START Supplied records

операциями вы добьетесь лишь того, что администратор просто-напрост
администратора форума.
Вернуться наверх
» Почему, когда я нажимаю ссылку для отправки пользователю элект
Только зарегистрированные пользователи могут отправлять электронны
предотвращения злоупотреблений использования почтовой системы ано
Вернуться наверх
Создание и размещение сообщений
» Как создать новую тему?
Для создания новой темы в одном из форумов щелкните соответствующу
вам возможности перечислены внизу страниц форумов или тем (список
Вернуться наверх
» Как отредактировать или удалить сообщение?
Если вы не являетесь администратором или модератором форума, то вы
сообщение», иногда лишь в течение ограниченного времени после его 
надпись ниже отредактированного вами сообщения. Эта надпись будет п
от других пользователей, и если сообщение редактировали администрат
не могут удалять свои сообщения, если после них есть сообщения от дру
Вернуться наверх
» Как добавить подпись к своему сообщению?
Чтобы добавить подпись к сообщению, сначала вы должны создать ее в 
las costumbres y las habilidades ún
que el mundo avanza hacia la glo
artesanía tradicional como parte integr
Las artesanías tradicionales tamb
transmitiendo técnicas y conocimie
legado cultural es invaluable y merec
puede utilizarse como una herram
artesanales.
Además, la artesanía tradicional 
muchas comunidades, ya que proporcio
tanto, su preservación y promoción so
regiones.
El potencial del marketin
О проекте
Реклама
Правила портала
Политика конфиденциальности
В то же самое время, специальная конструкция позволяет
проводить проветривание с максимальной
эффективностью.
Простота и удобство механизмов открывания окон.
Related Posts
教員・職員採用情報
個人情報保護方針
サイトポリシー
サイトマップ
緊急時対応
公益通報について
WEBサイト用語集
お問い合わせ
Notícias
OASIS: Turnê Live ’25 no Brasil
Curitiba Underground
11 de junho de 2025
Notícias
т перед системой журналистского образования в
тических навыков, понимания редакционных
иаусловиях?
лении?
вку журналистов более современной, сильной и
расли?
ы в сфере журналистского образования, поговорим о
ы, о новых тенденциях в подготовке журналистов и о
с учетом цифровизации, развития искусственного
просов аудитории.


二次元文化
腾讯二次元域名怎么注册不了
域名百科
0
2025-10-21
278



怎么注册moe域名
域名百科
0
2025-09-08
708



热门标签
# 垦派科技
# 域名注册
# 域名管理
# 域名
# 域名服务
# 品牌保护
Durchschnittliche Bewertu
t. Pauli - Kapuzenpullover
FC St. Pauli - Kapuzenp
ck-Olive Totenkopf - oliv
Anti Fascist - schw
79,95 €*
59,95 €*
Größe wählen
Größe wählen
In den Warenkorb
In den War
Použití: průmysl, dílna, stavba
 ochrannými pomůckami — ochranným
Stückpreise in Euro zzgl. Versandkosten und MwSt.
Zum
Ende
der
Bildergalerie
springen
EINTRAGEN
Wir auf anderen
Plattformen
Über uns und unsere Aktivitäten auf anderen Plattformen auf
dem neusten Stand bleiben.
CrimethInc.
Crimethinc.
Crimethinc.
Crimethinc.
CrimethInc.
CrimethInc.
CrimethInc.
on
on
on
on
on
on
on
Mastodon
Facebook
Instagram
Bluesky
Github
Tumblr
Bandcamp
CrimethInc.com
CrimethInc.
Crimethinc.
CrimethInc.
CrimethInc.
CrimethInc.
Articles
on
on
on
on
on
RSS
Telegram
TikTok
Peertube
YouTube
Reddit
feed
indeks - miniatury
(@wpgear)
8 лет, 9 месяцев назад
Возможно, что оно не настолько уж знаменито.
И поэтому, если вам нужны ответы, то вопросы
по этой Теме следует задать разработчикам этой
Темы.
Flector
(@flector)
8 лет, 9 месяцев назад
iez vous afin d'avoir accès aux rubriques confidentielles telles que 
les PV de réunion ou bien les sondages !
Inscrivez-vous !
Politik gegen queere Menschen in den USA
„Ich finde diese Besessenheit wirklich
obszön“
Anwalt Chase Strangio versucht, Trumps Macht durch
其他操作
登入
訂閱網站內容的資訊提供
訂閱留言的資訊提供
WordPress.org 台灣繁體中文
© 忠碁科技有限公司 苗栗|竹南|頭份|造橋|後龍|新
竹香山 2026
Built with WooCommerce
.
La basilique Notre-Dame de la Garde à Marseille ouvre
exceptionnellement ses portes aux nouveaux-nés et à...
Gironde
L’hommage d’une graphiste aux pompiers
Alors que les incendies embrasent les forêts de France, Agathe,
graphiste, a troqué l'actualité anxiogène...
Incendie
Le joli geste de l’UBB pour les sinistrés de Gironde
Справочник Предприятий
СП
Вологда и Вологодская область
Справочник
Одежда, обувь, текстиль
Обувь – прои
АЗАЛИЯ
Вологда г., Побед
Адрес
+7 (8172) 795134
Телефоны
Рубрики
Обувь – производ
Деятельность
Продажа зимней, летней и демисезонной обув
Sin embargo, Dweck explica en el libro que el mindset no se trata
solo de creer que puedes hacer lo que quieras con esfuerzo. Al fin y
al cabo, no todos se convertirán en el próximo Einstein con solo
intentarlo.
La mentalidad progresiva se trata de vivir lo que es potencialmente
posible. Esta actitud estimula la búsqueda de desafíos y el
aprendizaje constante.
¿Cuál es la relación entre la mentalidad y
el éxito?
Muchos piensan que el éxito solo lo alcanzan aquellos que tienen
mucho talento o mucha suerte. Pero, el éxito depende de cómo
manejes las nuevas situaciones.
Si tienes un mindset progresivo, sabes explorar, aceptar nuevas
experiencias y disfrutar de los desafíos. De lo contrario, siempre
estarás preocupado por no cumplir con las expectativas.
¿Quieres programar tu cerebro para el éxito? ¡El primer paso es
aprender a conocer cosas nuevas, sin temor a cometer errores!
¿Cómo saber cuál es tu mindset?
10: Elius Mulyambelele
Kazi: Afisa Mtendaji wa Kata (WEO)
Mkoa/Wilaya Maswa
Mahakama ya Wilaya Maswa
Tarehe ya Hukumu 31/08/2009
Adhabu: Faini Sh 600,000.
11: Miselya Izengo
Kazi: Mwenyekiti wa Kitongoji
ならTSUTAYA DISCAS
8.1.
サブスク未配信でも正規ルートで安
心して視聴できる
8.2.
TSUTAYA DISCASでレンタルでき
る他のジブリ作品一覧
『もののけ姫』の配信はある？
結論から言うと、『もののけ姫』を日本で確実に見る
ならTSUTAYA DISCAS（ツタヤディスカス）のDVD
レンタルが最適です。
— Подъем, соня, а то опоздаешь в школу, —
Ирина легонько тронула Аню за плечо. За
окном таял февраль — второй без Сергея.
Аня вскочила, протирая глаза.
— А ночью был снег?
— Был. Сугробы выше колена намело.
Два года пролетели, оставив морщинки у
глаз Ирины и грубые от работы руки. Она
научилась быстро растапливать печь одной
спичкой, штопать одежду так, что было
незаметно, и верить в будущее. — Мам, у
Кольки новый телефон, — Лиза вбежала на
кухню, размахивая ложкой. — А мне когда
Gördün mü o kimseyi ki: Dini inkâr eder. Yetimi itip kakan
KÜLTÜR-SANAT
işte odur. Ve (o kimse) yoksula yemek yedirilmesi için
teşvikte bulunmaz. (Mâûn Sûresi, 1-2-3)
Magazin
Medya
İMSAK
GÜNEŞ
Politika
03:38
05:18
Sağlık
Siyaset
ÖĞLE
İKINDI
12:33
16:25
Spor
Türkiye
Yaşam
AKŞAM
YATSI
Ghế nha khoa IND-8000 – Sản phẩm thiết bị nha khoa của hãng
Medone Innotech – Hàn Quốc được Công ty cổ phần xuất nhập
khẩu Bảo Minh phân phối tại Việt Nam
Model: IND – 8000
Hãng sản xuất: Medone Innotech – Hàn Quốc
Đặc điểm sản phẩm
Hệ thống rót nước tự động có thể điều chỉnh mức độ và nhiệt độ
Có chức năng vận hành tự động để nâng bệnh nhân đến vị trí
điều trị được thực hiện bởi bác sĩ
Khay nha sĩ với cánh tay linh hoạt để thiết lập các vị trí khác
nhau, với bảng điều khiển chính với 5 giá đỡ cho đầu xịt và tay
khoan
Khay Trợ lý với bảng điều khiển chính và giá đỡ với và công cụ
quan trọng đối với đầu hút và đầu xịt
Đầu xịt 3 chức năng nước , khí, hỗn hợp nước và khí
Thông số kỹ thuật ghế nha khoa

END Supplied records

**Exercise objective**
Set the lines down exactly, from the first line of the records to the line where "т перед системой журналистского образования в" appears, with both ends kept.

**Answer section**
операциями вы добьетесь лишь того, что администратор просто-напрост
администратора форума.
Вернуться наверх
» Почему, когда я нажимаю ссылку для отправки пользователю элект
Только зарегистрированные пользователи могут отправлять электронны
предотвращения злоупотреблений использования почтовой системы ано
Вернуться наверх
Создание и размещение сообщений
» Как создать новую тему?
Для создания новой темы в одном из форумов щелкните соответствующу
вам возможности перечислены внизу страниц форумов или тем (список
Вернуться наверх
» Как отредактировать или удалить сообщение?
Если вы не являетесь администратором или модератором форума, то вы
сообщение», иногда лишь в течение ограниченного времени после его 
надпись ниже отредактированного вами сообщения. Эта надпись будет п
от других пользователей, и если сообщение редактировали администрат
не могут удалять свои сообщения, если после них есть сообщения от дру
Вернуться наверх
» Как добавить подпись к своему сообщению?
Чтобы добавить подпись к сообщению, сначала вы должны создать ее в 
las costumbres y las habilidades ún
que el mundo avanza hacia la glo
artesanía tradicional como parte integr
Las artesanías tradicionales tamb
transmitiendo técnicas y conocimie
legado cultural es invaluable y merec
puede utilizarse como una herram
artesanales.
Además, la artesanía tradicional 
muchas comunidades, ya que proporcio
tanto, su preservación y promoción so
regiones.
El potencial del marketin
О проекте
Реклама
Правила портала
Политика конфиденциальности
В то же самое время, специальная конструкция позволяет
проводить проветривание с максимальной
эффективностью.
Простота и удобство механизмов открывания окон.
Related Posts
教員・職員採用情報
個人情報保護方針
サイトポリシー
サイトマップ
緊急時対応
公益通報について
WEBサイト用語集
お問い合わせ
Notícias
OASIS: Turnê Live ’25 no Brasil
Curitiba Underground
11 de junho de 2025
Notícias
т перед системой журналистского образования в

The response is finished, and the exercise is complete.